▶ What you are asked to do: Please copy every line from the records below that contains the string "layout".

---- Data under study

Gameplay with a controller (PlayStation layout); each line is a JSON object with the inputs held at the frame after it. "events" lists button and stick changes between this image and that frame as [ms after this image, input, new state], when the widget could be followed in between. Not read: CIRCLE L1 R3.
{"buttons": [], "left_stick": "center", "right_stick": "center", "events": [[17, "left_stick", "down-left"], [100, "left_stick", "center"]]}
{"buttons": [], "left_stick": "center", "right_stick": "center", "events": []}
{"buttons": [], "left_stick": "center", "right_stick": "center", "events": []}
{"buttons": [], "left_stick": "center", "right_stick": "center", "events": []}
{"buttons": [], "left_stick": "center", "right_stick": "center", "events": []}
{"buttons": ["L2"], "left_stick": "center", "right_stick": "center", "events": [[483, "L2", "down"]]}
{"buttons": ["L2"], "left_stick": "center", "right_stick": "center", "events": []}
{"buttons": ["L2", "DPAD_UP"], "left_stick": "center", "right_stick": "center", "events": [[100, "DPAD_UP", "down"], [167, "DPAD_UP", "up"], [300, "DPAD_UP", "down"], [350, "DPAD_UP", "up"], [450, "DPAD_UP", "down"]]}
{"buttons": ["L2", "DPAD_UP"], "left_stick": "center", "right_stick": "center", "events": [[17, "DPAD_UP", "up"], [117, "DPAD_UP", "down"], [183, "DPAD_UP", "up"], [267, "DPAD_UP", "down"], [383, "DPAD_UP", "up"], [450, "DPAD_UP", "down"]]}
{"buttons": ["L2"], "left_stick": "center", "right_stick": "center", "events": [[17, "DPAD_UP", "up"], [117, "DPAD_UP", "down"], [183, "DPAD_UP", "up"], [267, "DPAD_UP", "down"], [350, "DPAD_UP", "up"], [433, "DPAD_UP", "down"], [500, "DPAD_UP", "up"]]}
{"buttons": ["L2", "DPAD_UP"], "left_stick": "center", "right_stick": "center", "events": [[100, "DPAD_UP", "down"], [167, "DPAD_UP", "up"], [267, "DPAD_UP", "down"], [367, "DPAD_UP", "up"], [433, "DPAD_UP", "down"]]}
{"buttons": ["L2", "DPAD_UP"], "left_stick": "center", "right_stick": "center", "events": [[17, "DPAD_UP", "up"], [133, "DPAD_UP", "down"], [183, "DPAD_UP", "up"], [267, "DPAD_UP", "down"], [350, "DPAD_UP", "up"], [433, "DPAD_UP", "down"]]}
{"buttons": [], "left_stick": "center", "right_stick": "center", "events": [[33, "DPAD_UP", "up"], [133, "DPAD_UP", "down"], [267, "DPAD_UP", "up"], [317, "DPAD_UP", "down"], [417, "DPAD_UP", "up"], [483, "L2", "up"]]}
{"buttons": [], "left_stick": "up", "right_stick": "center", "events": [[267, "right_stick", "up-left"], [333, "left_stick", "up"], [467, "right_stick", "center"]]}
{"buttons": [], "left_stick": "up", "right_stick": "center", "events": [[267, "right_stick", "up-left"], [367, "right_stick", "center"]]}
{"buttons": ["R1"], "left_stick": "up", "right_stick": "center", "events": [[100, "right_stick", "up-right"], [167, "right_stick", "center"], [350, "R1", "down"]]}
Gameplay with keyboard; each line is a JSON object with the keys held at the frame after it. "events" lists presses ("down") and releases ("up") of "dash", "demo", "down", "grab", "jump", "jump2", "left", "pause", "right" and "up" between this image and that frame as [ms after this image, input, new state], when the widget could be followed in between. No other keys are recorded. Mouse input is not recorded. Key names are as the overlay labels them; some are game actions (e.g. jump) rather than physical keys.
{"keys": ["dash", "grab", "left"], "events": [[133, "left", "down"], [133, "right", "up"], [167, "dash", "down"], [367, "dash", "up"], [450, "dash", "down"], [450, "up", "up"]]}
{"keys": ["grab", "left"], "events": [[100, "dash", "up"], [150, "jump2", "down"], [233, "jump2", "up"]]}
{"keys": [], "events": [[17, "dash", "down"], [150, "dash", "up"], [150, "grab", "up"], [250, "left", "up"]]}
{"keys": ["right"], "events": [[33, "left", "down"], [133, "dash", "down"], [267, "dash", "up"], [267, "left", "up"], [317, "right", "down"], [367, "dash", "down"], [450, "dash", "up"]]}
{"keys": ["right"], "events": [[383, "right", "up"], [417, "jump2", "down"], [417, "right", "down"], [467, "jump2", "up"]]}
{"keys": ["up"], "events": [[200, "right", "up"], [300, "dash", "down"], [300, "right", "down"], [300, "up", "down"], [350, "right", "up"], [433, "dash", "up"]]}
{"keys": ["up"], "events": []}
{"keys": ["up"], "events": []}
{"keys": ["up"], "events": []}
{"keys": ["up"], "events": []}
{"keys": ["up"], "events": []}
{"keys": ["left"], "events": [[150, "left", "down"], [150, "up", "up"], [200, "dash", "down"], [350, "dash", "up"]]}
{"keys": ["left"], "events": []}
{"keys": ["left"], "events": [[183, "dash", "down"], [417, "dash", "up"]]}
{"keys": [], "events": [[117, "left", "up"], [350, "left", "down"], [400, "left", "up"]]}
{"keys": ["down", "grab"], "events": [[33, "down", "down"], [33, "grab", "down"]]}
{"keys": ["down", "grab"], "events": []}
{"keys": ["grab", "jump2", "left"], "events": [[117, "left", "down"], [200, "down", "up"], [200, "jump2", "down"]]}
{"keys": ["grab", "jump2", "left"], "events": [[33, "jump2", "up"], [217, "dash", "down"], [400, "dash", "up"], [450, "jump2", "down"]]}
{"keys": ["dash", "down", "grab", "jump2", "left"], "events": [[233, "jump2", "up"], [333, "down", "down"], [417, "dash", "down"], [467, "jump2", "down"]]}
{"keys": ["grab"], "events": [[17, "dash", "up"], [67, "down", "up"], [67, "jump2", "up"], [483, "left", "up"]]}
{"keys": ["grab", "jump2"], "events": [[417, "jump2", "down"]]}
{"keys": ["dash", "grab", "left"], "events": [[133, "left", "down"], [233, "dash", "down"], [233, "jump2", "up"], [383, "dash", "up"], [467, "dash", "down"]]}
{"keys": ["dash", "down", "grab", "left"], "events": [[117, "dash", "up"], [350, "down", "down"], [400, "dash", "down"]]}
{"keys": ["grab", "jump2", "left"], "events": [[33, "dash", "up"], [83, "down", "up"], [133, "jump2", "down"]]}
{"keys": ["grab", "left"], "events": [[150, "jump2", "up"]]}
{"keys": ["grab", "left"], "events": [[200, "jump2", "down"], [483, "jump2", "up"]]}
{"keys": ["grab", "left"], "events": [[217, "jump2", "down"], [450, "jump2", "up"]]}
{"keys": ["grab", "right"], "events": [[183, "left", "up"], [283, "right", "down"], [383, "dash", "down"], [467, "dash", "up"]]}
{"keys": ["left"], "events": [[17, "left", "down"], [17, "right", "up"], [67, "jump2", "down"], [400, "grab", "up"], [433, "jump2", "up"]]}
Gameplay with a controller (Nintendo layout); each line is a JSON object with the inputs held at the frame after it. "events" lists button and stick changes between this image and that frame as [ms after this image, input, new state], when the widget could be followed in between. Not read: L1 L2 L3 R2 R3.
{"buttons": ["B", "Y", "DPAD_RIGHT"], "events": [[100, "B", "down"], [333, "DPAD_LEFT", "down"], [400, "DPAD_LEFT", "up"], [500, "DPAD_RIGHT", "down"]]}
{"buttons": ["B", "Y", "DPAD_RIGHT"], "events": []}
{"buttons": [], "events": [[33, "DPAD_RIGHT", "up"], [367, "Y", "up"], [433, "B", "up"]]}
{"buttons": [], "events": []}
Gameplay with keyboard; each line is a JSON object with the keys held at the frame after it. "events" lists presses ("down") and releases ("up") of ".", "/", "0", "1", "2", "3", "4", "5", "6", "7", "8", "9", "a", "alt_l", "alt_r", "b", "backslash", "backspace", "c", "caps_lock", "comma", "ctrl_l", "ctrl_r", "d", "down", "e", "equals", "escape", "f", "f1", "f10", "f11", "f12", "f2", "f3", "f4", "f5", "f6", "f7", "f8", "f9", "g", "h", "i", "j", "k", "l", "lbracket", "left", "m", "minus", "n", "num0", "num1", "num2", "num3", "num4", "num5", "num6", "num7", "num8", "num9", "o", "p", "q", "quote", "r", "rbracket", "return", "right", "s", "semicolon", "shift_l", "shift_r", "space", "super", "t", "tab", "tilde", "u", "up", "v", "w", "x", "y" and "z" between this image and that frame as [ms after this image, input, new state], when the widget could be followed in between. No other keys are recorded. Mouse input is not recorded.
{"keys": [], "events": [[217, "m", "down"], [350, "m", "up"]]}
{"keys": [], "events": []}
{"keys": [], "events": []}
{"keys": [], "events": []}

--------

▶ Result of this task:
Gameplay with a controller (PlayStation layout); each line is a JSON object with the inputs held at the frame after it. "events" lists button and stick changes between this image and that frame as [ms after this image, input, new state], when the widget could be followed in between. Not read: CIRCLE L1 R3.
Gameplay with a controller (Nintendo layout); each line is a JSON object with the inputs held at the frame after it. "events" lists button and stick changes between this image and that frame as [ms after this image, input, new state], when the widget could be followed in between. Not read: L1 L2 L3 R2 R3.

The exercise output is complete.